In quest’occasione le è stato chiesto di scrivere una News & Views, un articolo di presentazione e commento. Ma lei, in quanto prima autrice di uno dei paper usciti all’epoca su Nature, è stata tra i protagonisti dell’altro evento, Gw170817, quello che ha inaugurato l’astronomia multimessaggera. Cosa ha pensato quando ha visto, a distanza di pochissime settimane, che – dopo le onde gravitazionali – arrivavano anche i neutrini extragalattici? Per decenni niente, poi improvvisamente una doppia svolta… è solo una coincidenza?

«Esistono momenti in cui l’astrofisica fa grandi progressi simultaneamente su molti fronti. Qualcosa di simile avvenne negli anni ’60, quando entro pochissimi anni vennero scoperti i quasar, le pulsar e la radiazione cosmica di fondo a microonde. Negli ultimi 20 anni, sia gli interferometri gravitazionali che i rivelatori di neutrini di altissima energia hanno proceduto a grandi passi nel miglioramento della sensibilità e nell’affinamento delle tecniche di rivelazione, sicché ci si poteva aspettare che avrebbero ottenuto i primi risultati ad epoche simili, ma sicuramente non entro poco più di un mese uno dall’altro! Questa è stata una circostanza imprevedibile e fortunatissima».

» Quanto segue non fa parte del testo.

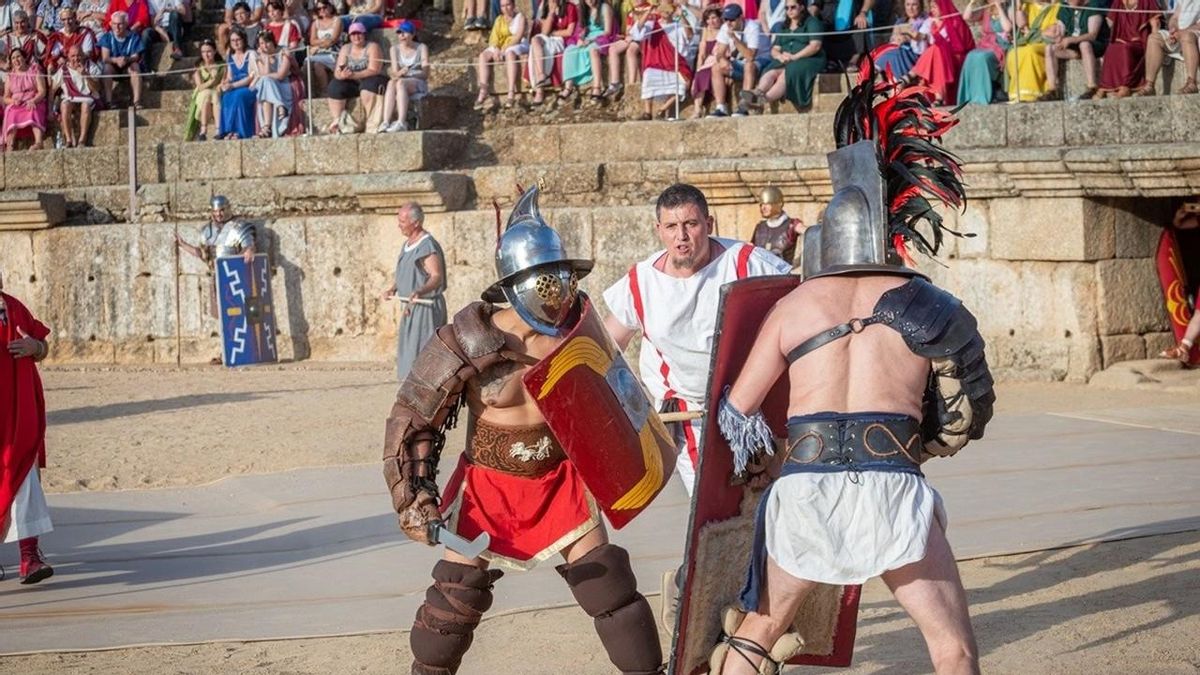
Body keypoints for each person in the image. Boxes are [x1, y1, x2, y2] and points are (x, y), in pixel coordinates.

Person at [707, 61, 994, 675]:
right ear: (893, 235)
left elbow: (738, 411)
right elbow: (964, 419)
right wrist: (922, 437)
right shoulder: (926, 302)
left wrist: (764, 464)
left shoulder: (794, 305)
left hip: (805, 491)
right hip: (891, 488)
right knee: (953, 647)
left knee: (756, 637)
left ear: (828, 242)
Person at [383, 187, 665, 675]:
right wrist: (414, 498)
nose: (558, 292)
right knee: (451, 606)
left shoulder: (578, 332)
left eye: (563, 277)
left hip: (559, 480)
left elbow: (620, 397)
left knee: (610, 591)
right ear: (516, 284)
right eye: (546, 279)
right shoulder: (467, 340)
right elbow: (414, 419)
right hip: (488, 486)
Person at [602, 184, 791, 498]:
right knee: (710, 512)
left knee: (772, 506)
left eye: (691, 224)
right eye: (671, 227)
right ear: (659, 230)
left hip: (755, 409)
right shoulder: (641, 283)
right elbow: (607, 351)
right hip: (691, 419)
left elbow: (796, 319)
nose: (681, 236)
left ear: (709, 224)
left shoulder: (747, 263)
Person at [1, 270, 55, 586]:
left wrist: (35, 346)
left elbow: (44, 347)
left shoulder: (15, 307)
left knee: (26, 480)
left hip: (20, 413)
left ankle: (29, 557)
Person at [380, 203, 446, 381]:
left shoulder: (427, 245)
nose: (399, 225)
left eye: (402, 221)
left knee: (424, 354)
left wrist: (420, 291)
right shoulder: (407, 245)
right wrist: (393, 289)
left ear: (416, 223)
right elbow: (407, 273)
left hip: (425, 308)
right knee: (409, 355)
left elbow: (436, 276)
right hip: (411, 307)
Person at [737, 0, 827, 114]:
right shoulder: (784, 25)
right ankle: (757, 93)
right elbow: (775, 49)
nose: (789, 11)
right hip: (786, 59)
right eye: (787, 8)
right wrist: (779, 56)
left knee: (786, 73)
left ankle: (763, 100)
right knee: (770, 72)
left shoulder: (812, 23)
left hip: (809, 59)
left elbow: (815, 46)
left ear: (802, 7)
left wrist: (795, 57)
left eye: (793, 7)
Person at [905, 0, 973, 104]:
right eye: (931, 7)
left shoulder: (955, 21)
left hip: (955, 58)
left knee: (937, 48)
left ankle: (911, 75)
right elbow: (921, 43)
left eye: (935, 7)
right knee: (936, 51)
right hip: (938, 58)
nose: (932, 10)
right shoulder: (930, 22)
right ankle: (939, 97)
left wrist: (937, 34)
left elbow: (960, 46)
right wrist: (917, 37)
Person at [324, 21, 385, 134]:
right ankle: (338, 121)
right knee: (334, 86)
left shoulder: (372, 47)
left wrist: (355, 75)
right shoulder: (346, 49)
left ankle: (372, 123)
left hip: (370, 78)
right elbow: (337, 71)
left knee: (368, 87)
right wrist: (342, 75)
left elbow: (374, 70)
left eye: (359, 33)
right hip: (352, 81)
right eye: (353, 34)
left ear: (364, 34)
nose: (356, 37)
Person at [709, 3, 770, 117]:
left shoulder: (752, 27)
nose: (728, 22)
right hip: (742, 62)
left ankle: (744, 106)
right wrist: (722, 59)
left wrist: (734, 38)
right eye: (726, 19)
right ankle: (721, 107)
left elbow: (750, 56)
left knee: (749, 65)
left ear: (741, 17)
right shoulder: (725, 27)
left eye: (731, 19)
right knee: (716, 67)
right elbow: (720, 52)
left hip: (762, 60)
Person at [1039, 0, 1107, 100]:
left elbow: (1092, 35)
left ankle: (1092, 86)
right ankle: (1052, 90)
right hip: (1074, 46)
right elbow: (1061, 30)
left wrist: (1072, 40)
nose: (1068, 1)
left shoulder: (1094, 5)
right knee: (1050, 48)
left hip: (1095, 45)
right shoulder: (1065, 6)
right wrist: (1057, 37)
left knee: (1084, 44)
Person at [636, 0, 692, 120]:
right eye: (663, 8)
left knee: (685, 83)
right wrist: (648, 11)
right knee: (648, 76)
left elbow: (689, 35)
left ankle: (662, 110)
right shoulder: (652, 25)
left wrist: (681, 15)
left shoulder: (678, 26)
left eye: (668, 8)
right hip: (656, 62)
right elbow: (637, 29)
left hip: (675, 63)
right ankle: (647, 112)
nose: (666, 11)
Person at [1136, 0, 1200, 95]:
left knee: (1187, 36)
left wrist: (1182, 33)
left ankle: (1192, 83)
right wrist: (1173, 29)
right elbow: (1174, 18)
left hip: (1195, 34)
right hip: (1179, 34)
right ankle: (1149, 85)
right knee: (1154, 38)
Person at [1097, 0, 1159, 97]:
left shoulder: (1147, 1)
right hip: (1121, 39)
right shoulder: (1118, 2)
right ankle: (1105, 87)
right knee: (1111, 49)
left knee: (1125, 49)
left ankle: (1126, 85)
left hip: (1140, 41)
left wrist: (1154, 41)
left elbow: (1155, 23)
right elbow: (1110, 23)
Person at [955, 0, 1011, 104]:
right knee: (971, 56)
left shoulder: (1008, 8)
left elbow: (1007, 28)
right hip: (986, 45)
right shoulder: (986, 10)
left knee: (982, 57)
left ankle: (983, 95)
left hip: (1000, 45)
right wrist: (972, 2)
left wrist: (999, 7)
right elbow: (966, 17)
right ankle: (971, 96)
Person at [474, 0, 527, 110]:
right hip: (502, 45)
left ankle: (511, 92)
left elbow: (518, 37)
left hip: (517, 44)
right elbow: (494, 38)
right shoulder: (499, 19)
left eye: (508, 5)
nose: (506, 8)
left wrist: (504, 49)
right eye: (503, 6)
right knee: (483, 56)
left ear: (513, 5)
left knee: (510, 54)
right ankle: (483, 91)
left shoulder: (520, 17)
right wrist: (497, 48)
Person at [560, 0, 617, 99]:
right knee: (569, 50)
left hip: (602, 37)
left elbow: (607, 31)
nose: (589, 1)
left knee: (592, 50)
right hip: (588, 37)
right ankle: (568, 87)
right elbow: (583, 29)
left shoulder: (605, 8)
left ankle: (597, 87)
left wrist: (592, 40)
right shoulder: (585, 9)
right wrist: (581, 38)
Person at [378, 20, 427, 133]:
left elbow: (425, 74)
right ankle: (386, 121)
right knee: (391, 83)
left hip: (417, 81)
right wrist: (401, 73)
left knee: (400, 83)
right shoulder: (394, 49)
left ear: (413, 34)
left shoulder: (421, 48)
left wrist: (410, 73)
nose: (402, 35)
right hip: (402, 79)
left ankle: (401, 121)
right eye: (399, 33)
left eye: (405, 32)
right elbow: (395, 73)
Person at [527, 0, 579, 106]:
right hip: (548, 37)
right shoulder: (546, 5)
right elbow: (544, 32)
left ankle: (539, 92)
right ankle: (541, 75)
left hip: (561, 39)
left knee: (543, 48)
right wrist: (551, 13)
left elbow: (569, 32)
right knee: (534, 41)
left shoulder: (570, 7)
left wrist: (553, 33)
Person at [52, 44, 101, 147]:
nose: (76, 58)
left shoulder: (91, 66)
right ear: (68, 57)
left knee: (85, 105)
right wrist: (49, 109)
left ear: (83, 55)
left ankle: (82, 140)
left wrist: (86, 75)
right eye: (73, 56)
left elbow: (96, 88)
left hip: (87, 98)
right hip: (71, 98)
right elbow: (52, 89)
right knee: (64, 105)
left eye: (79, 55)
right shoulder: (63, 69)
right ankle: (69, 140)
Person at [600, 0, 649, 100]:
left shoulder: (650, 10)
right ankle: (615, 82)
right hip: (631, 38)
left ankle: (632, 84)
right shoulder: (632, 11)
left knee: (631, 51)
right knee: (613, 48)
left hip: (643, 39)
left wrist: (633, 36)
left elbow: (648, 29)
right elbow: (628, 29)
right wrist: (626, 35)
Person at [2, 48, 47, 150]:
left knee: (33, 110)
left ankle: (38, 142)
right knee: (12, 112)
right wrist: (13, 101)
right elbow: (6, 97)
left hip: (33, 100)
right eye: (13, 58)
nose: (16, 60)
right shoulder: (10, 76)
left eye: (18, 56)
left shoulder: (35, 70)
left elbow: (42, 91)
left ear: (24, 58)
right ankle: (10, 145)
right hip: (17, 103)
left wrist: (33, 100)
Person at [749, 186, 806, 266]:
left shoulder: (791, 225)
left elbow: (811, 233)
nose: (763, 208)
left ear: (779, 204)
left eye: (767, 204)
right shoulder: (760, 228)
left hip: (782, 273)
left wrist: (797, 263)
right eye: (761, 204)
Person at [217, 27, 257, 138]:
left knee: (239, 96)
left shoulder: (251, 54)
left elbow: (252, 76)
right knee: (226, 97)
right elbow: (230, 76)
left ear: (243, 40)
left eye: (238, 39)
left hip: (249, 86)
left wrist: (233, 85)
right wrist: (225, 83)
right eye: (233, 40)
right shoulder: (230, 56)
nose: (235, 43)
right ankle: (228, 130)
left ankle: (240, 132)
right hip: (234, 86)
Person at [251, 30, 292, 137]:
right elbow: (265, 74)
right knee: (266, 83)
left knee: (265, 83)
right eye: (261, 43)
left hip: (282, 85)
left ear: (273, 41)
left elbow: (281, 75)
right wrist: (266, 59)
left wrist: (268, 75)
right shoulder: (260, 57)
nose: (265, 46)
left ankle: (266, 127)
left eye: (267, 42)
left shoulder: (283, 52)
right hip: (268, 86)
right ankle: (280, 106)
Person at [98, 10, 144, 107]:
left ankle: (137, 101)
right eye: (114, 24)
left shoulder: (133, 37)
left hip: (128, 66)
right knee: (106, 68)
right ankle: (109, 101)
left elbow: (135, 56)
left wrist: (126, 59)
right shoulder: (107, 37)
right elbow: (105, 57)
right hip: (113, 67)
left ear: (126, 24)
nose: (117, 27)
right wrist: (116, 60)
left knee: (135, 67)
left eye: (120, 24)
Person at [875, 0, 930, 78]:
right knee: (891, 50)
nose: (910, 8)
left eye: (914, 4)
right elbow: (893, 40)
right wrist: (897, 39)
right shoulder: (900, 21)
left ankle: (877, 69)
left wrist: (908, 38)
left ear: (920, 6)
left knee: (898, 53)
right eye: (908, 5)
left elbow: (924, 39)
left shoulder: (926, 21)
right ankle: (876, 70)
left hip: (916, 56)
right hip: (898, 52)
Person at [687, 5, 723, 117]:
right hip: (708, 61)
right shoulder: (706, 31)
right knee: (700, 73)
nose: (711, 21)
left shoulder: (724, 30)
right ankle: (697, 109)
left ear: (719, 18)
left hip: (720, 59)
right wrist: (698, 68)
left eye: (713, 18)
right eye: (708, 19)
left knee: (707, 72)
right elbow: (701, 53)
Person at [184, 38, 223, 140]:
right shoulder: (198, 66)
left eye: (209, 51)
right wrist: (212, 79)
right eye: (203, 52)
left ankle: (218, 129)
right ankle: (203, 130)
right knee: (207, 95)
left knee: (215, 95)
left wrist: (219, 85)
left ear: (214, 51)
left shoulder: (222, 65)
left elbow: (223, 81)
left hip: (217, 92)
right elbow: (200, 86)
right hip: (203, 92)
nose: (206, 55)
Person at [45, 7, 99, 73]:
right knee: (50, 67)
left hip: (81, 62)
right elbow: (54, 55)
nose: (67, 22)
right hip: (64, 64)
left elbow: (88, 54)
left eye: (69, 19)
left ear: (75, 18)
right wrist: (59, 59)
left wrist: (71, 61)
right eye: (64, 19)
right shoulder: (58, 35)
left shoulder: (84, 33)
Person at [306, 0, 342, 94]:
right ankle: (316, 91)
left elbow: (333, 40)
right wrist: (324, 42)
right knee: (311, 64)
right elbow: (312, 41)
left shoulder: (337, 21)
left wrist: (318, 45)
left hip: (334, 51)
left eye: (324, 7)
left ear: (330, 7)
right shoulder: (315, 23)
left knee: (312, 62)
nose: (322, 10)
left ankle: (324, 91)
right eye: (319, 9)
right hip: (320, 52)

Ora cosa possiamo aspettarci, in questo gioco delle coppie astronomico? Ce n’è qualcun’altra che attendete al varco? Neutrini e onde gravitazionali insieme, per esempio? O tutt’e tre, con anche le onde elettromagnetiche, magari? 

«Uno scenario in cui tutti e tre i segnali potrebbero essere rivelati è quello in cui un merger di stelle di neutroni dà luogo a un segnale gravitazionale, a una “kilonova” e ad un lampo di raggi gamma (Grb) corto seguito da un afterglow in multifrequenza e accompagnato dall’emissione di neutrini di altissima energia. Poiché i Grb, come i blazar, sono prodotti da getti relativistici, si può pensare che, come nel blazar Txs 0506+056, se il getto contiene un certo numero di adroni, gli sciami secondari originati dall’interazione di questi ultimi con la radiazione includerebbe neutrini di alta energia, e questi potrebbero essere rivelati da IceCube o KM3NeT, realizzando così il “triangolo”. È una prospettiva molto allettante per il prossimo run osservativo di Ligo e Virgo, che inizierà a febbraio 2019».